(Extract provided)
########################################

The aftershocks of China’s devastating earthquake are now rumbling through the sporting goods supply chain, particularly among outdoor recreation vendors catering to mass merchant, warehouse and discount retailers.


The PRC’s efforts to rush tents to an estimated 5 million people left homeless by the May 12 earthquake has disrupted shipments to the United States and forced one vendor to add shifts and pay overtime.  The government has said it needs 3.3 million tents to house survivors and thinks Chinese domestic manufacturers can supply 2 million of those.  The rest will have to come from overseas.


Makers of high-end backpacking tents have been largely immune from the impact, but providers of larger, four-person car camping tents for the mass market are being affected.  Had the earthquake come two months earlier, when shipments of spring and summer product were peaking, it would have had a much bigger impact.  Still, it is impacting fill-in orders and shipments for fall.


“Things have definitely backed up,” said Armen Kouleyan, president of Exxel Outdoors,  which sells sleeping bags, watersport vests, tents and wetsuits to Wal-Mart, Target, Dick’s Sporting Goods, Academy Sports & Outdoors, Big 5 Sporting Goods and other mass merchants.


Kouleyan said the PRC government is pressuring factories to reallocate their tent production to the relief effort.  In Exxel’s case, customs withheld the company’s export license on a shipment of 3,000 tents headed for the United States.  Rather than appeal it, Exxel donated 1,000 of the tents and sold another 1,700 at cost to the government, which let about 300 through to the United States.


“They bought a bunch of product that was allotted for us and I just told our customers, ‘You know what? This is a humanitarian issue,’ and the customers have been very understanding,” said Kouleyan. “Normally I would be lynched.”

 

Chinese suppliers have assured Exxel there are no risk to its July shipments and conditions should be back to normal long before shipments peak again in August and September.


North Pole Ltd., a Hong Kong-based company, has had to bring on extra shifts and pay overtime to accommodate the government’s relief efforts, said CEO Steven Fleischli. The company makes tents, sleeping bags, air mattresses,  foldable furniture, coolers and other products at its factory in Xiamen. 


“I would not say we had to withhold shipments, but there was a definite sense of pressure from the government of China that we need X number of units and we need them by such a date,” Fleischli said.


The China Daily reported last week that the government’s civil affairs agency had ordered 900,000 tents from 75 Chinese factories for delivery by June 20.


The quake hit as North Pole was winding down tent manufacturing and gearing up for the fall tailgating season, when it ships thousands of foldable chairs, coolers and gazebos under licensing agreements with the NFL and colleges.

########################################

(Task inputs)
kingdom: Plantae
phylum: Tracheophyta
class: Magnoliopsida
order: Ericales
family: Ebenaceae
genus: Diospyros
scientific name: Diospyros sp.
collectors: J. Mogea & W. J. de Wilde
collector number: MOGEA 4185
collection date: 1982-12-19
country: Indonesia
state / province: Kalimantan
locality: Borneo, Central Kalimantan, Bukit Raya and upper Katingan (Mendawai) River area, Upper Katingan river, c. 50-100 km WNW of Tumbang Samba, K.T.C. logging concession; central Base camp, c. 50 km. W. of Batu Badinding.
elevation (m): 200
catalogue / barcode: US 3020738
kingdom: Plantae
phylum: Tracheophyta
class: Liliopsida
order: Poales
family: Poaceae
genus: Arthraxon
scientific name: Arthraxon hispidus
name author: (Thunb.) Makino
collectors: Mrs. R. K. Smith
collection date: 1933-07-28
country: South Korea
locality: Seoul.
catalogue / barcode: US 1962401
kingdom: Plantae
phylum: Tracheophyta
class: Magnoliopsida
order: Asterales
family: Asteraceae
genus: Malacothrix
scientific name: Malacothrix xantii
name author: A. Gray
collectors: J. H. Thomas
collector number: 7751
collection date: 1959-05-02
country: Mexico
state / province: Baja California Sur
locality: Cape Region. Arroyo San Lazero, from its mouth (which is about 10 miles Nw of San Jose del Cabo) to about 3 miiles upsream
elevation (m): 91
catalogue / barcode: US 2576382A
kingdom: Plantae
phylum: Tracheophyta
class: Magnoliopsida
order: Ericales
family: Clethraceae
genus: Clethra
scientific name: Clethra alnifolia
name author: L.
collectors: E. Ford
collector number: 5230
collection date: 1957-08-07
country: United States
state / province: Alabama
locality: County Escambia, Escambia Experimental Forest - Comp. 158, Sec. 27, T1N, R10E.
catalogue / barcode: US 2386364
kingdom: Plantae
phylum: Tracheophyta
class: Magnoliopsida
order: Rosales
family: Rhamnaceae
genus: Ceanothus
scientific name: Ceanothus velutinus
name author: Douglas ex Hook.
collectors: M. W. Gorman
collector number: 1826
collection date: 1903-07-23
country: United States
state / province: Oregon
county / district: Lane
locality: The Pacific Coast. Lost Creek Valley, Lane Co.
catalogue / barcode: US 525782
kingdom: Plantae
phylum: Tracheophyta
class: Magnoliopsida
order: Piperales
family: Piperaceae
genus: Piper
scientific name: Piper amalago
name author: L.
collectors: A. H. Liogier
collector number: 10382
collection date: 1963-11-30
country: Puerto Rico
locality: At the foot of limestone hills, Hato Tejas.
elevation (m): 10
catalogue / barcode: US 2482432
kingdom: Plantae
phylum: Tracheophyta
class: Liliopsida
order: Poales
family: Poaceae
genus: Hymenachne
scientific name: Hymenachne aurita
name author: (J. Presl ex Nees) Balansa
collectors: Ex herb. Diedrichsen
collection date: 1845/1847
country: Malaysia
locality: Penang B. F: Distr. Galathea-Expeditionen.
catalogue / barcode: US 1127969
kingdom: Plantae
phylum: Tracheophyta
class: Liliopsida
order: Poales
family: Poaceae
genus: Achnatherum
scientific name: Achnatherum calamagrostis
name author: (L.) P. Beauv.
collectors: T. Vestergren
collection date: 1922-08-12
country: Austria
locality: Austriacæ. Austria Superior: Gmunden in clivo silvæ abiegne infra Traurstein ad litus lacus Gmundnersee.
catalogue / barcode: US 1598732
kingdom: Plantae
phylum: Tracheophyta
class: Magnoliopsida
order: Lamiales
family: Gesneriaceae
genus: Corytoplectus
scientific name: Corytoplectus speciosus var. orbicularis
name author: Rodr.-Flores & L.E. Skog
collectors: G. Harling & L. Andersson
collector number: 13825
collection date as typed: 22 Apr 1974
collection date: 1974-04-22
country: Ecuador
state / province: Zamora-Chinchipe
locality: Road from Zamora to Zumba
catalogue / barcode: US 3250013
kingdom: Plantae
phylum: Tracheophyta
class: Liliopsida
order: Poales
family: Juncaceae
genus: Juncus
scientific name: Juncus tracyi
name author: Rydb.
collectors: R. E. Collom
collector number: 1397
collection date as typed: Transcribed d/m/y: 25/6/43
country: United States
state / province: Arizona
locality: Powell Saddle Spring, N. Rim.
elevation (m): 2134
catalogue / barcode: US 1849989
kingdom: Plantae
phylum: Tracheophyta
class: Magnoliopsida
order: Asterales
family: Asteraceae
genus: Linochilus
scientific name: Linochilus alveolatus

########################################

(Given request 1) From the herbarium records, quote the stretch from the line containing "scientific name: Hymenachne aurita" through the line containing "genus: Achnatherum", with both ends included.
(Given request 2) Extend the article on the China earthquake's effect on tent supply, picking up after its last sentence.
The article and the herbarium records are unrelated material.

(Final answer 1)
scientific name: Hymenachne aurita
name author: (J. Presl ex Nees) Balansa
collectors: Ex herb. Diedrichsen
collection date: 1845/1847
country: Malaysia
locality: Penang B. F: Distr. Galathea-Expeditionen.
catalogue / barcode: US 1127969
kingdom: Plantae
phylum: Tracheophyta
class: Liliopsida
order: Poales
family: Poaceae
genus: Achnatherum

(Final answer 2)
“There were some comments from China saying we might have to delay and my response was absolutely not,” said Flieschli.


Instead, North Pole added shifts, worked overtime and brought in contractors.


“For the most part, we’ve been able to squeeze stuff in while keeping our current business intact,” said Fleischli.


North Pole estimates it has provided 30,000 tents, canopies, sleeping bags and pieces of furniture to relief efforts since May 13.  Left over inventory from 2007 was either donated or sold to retail customers who donated it.  The company has sold the rest to the government at cost.
The more disconcerting concern now worrying companies is the inflationary impact of what is destined to be a long and gargantuan reconstruction effort.


“It has probably exacerbated inflation,” Kouleyan said of the earthquake. “We’ve noticed that inflation-wise, there has been a definite spike in the price of polyester fabric and petroleum based raw materials.”


Fleischli is concerned steel could be next.


Many manufacturers were looking forward to steel prices falling after the Summer Olympics as the government reopened several steel mills closed in a bid to clean the air around Beijing. But reconstruction efforts could keep steel prices high for years. That’s disconcerting to Fleischli, since North Pole’s gazebos are built with steel.


Rising commodity prices combined with China’s new labor laws,  lower VAT  tax rebates and appreciating currency are making China less attractive.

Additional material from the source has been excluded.